UK Politics

UK backs further Syria sanctions

A still allegedly showing a Syrian soldier walking near a tank in Syria's city of Hama. Photo: August 2011
Image caption More than 2,000 people have reportedly been killed in Syria since the unrest began in March

The UK will back further sanctions against Syria over alleged killings of anti-government protesters, Foreign Office Minister Alistair Burt has said.

Syrian activists say 40 people were killed by security forces on Friday, despite official assurances military action against civilians had stopped.

Mr Burt told the BBC that diplomatic pressure on President Bashar al-Assad must be backed by economic measures.

However, he played down the prospect of Europe banning Syrian oil imports.

Later, shadow foreign secretary Douglas Alexander said he was "deeply concerned" at the government's "equivocation" over sanctions on Syrian oil.

Human rights groups believe about 2,000 people have been killed and thousands arrested since March, as Syria's security forces - using tanks, helicopters, gunships and snipers - try to quell dissent that has broken out in much of the country.

Despite Mr Assad's promise on Wednesday to stop security forces firing on protesters, activist accounts and internet video postings indicate nothing much has changed, according to BBC correspondent Jim Muir, in Beirut.

Mr Burt told BBC Radio 4's Today programme on Saturday: "Our view is that sanctions must continue to be targeted on those who support the regime.

'Travel bans'

"Sanctions should be considered on the basis of what will have most effect on changing that situation or improving the situation for the Syrian people."

Further measures could include freezing the assets of individuals or organisations, imposing travel bans and imposing sanctions on telecommunications or banking firms, Reuters news agency reports.

US President Barack Obama has led calls for Mr Assad to step down and European Union foreign affairs chief, Lady Ashton, says proposals are being drawn up to follow the US lead in banning oil imports from Syria.

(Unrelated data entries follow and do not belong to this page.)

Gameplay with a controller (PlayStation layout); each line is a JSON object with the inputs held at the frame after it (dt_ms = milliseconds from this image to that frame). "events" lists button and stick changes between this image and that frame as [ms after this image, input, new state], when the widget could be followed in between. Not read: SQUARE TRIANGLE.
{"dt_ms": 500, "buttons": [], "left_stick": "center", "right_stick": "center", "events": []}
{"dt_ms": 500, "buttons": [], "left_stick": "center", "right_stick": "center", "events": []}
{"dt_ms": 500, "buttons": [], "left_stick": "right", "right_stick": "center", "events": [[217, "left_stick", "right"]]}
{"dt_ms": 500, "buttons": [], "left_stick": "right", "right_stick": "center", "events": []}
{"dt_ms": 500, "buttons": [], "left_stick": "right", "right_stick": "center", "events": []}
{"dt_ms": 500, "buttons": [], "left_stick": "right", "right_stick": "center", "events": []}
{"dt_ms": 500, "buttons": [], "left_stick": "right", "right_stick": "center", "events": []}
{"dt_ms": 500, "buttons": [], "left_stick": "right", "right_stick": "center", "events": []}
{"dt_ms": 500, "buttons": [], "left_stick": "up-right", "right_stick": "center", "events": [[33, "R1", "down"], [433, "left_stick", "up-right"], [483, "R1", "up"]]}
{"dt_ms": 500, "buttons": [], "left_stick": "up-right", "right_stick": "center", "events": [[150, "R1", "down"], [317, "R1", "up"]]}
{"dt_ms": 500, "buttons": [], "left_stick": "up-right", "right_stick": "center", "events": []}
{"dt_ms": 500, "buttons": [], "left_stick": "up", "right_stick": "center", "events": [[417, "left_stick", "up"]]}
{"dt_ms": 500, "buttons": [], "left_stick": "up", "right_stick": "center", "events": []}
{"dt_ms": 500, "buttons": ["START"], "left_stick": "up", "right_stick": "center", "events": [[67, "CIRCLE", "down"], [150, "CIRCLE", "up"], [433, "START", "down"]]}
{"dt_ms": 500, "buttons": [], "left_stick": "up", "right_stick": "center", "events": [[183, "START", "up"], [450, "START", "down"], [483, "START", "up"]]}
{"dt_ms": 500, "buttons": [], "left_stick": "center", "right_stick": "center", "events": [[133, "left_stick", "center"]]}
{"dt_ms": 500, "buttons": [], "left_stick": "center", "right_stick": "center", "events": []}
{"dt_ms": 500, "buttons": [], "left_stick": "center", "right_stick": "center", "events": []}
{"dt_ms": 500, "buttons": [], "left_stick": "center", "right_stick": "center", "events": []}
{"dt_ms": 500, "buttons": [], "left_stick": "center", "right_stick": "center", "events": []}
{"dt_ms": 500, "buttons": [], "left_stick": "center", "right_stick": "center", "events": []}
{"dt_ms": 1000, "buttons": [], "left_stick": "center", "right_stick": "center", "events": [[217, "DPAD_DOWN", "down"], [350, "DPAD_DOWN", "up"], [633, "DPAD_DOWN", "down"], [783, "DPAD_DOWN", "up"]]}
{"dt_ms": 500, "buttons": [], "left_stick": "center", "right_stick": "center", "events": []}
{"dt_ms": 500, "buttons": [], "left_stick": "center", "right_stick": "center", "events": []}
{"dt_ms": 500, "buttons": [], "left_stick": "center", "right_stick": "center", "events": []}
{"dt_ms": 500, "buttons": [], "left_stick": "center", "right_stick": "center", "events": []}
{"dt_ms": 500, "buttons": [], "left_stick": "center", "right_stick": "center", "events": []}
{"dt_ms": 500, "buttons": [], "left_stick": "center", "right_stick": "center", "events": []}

Europe is Syria's biggest oil export market.

However, Mr Burt said: "We've not take a decision on oil. It's got to be discussed because to be effective it's got to work collectively with the rest of the EU.

"What we are doing is increasing the pressure in a manner which does not enable a Syrian spokesman to say 'You are damaging the Syrian people'."

Clear message

Speaking on Sunday, shadow foreign secretary Douglas Alexander told the BBC: "I hope that this week the European Union led by the British government will join the action taken by the American government last week and move decisively in favour of broader sanctions, particularly in relation to oil exports.

"I really think it is imperative that the British government acts."

Mr Alexander said Britain should also consider recalling its ambassador in Damascus for discussions after Italy and Switzerland withdrew their representatives.

"There is a case to send a very clear message to President Assad that the international community is determined to strengthen that isolation," he said.

Reem Haddad, a spokeswoman for the Syrian Ministry of Information, said oil sanctions reminded her of US-imposed sanctions in 2005 when "sick people couldn't find medicine to buy".

"[Oil sanctions] will have an impact on ordinary Syrians. What is the point of doing that?"